At a workshop I have held yesterday I had an interesting conversation about some aspects of IAM - especially the way, IAM products are developed without reuse of existing technologies. The discussion isn't really new to me. I have discussed some of the aspects some five or six years ago with one of the leading IAM vendors. A fruitless discussion, by the way.
MDM, e.g. Master Data Management, is a concept for building and maintaining master data, for example for supplier data or material data. There is no real difference to what meta directory services are providing. The only real differentiator are the specific connectors. But the basic concepts are the same. The concept of delivering data quality is inherent to MDM, sometimes based on sophisticated pattern matching approaches.
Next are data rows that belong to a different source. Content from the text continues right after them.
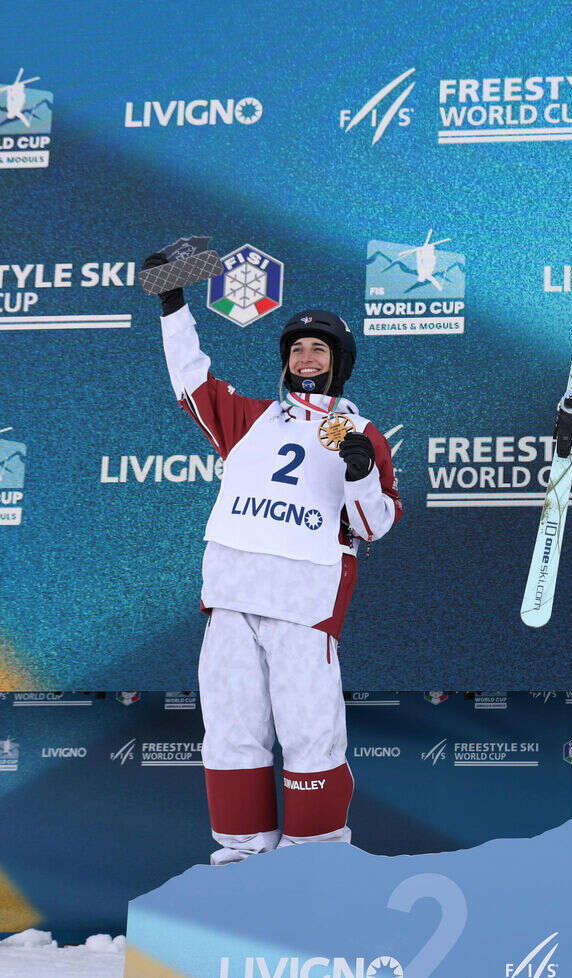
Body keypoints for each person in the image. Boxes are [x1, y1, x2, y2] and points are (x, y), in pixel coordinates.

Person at [143, 252, 402, 865]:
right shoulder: (251, 418)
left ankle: (315, 850)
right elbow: (190, 379)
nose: (306, 359)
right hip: (232, 599)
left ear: (339, 363)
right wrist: (172, 302)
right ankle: (242, 847)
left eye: (319, 350)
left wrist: (362, 473)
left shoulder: (360, 431)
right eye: (297, 350)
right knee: (231, 729)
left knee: (311, 730)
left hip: (303, 607)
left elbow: (374, 524)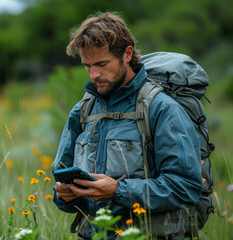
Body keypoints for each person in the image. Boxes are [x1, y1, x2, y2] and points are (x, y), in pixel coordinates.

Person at [52, 12, 202, 239]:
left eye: (102, 64)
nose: (94, 74)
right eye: (87, 65)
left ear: (127, 54)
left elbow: (186, 187)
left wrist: (117, 191)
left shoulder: (161, 108)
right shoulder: (82, 111)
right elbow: (61, 182)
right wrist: (64, 196)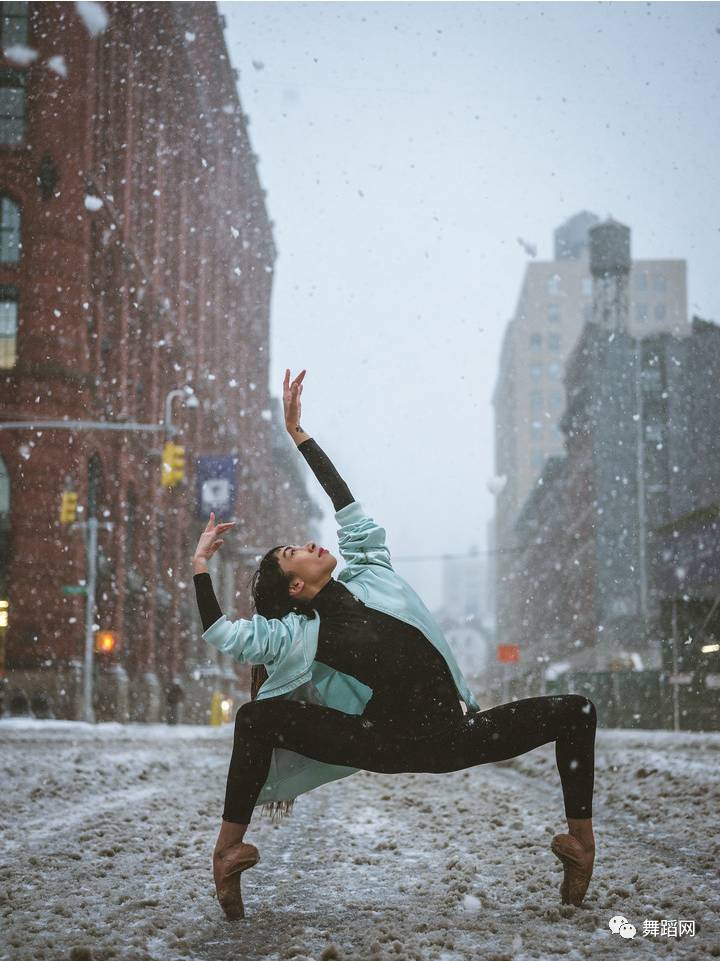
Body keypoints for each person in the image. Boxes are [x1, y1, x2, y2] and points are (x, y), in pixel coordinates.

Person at [192, 369, 597, 920]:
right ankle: (227, 850)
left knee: (578, 712)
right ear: (295, 586)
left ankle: (580, 845)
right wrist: (199, 569)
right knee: (255, 720)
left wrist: (299, 435)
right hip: (378, 741)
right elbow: (223, 635)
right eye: (295, 552)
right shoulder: (295, 635)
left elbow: (348, 508)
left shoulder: (371, 576)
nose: (311, 544)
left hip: (451, 735)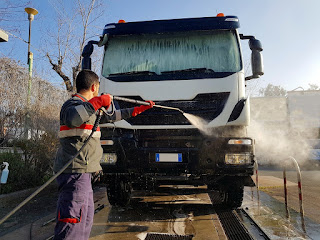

That raises the question: Why don't we use these technologies for many of the aspects which are done today by proprietary IAM products?
EAI, e.g. Enterprise Application Integration, is an approach for using sort of bus systems to connect different systems and to exchange any type of information. Some two days ago a vendor told me that some of its customers are using EAI (or enterprise service busses) to exchange SPML for the integration of different provisioning systems. Siemens, by the way, used such a technology some time ago. The customers argued about the complexity of this approach. On the other hand such technologies are widely deployed in larger corporations, are very flexible regarding their connection to databases and the core business applications, and ensure a reliable transport. Thus, they often provide functionality which is missing for example in provisioning systems. Again this raises the "why" question.
The provisioning-specific workflows are another example, even while the vendors start to fix this and to support other, external workflow systems which often offer a broader functionality and interfaces to process management tools.
My answer to the "why"-questions is pretty easy (and in fact, it are two answers): I assume that many of the architects of today's aren't familiar with the concepts I've mentioned and other important IT concepts. And you can't use what you don't know. The second part of the answer is: In the first step it is much easier to build a system without integrating these sometimes pretty complex approaches. But on the long run it's inefficient.
Besides this there are two perspectives: From the IAM only perspective using MDM or EAI as a foundation leads to more complex products. From an overall IT perspective, it leads to less complexity. Thus, it is also a question of the point-of-view. Anyway: I believe that it a least will be helpful to have a look beyond the common IAM approaches. That's what vendors really should do these days. The example of workflows which are more and more externalized proves that there is some need to do that. By the way: Doing that might as well lead to new competition. Think about MDM or EAI specialists and some other company which focuses on connectors. There might be interesting business models for both of them to successfully compete in the IAM business.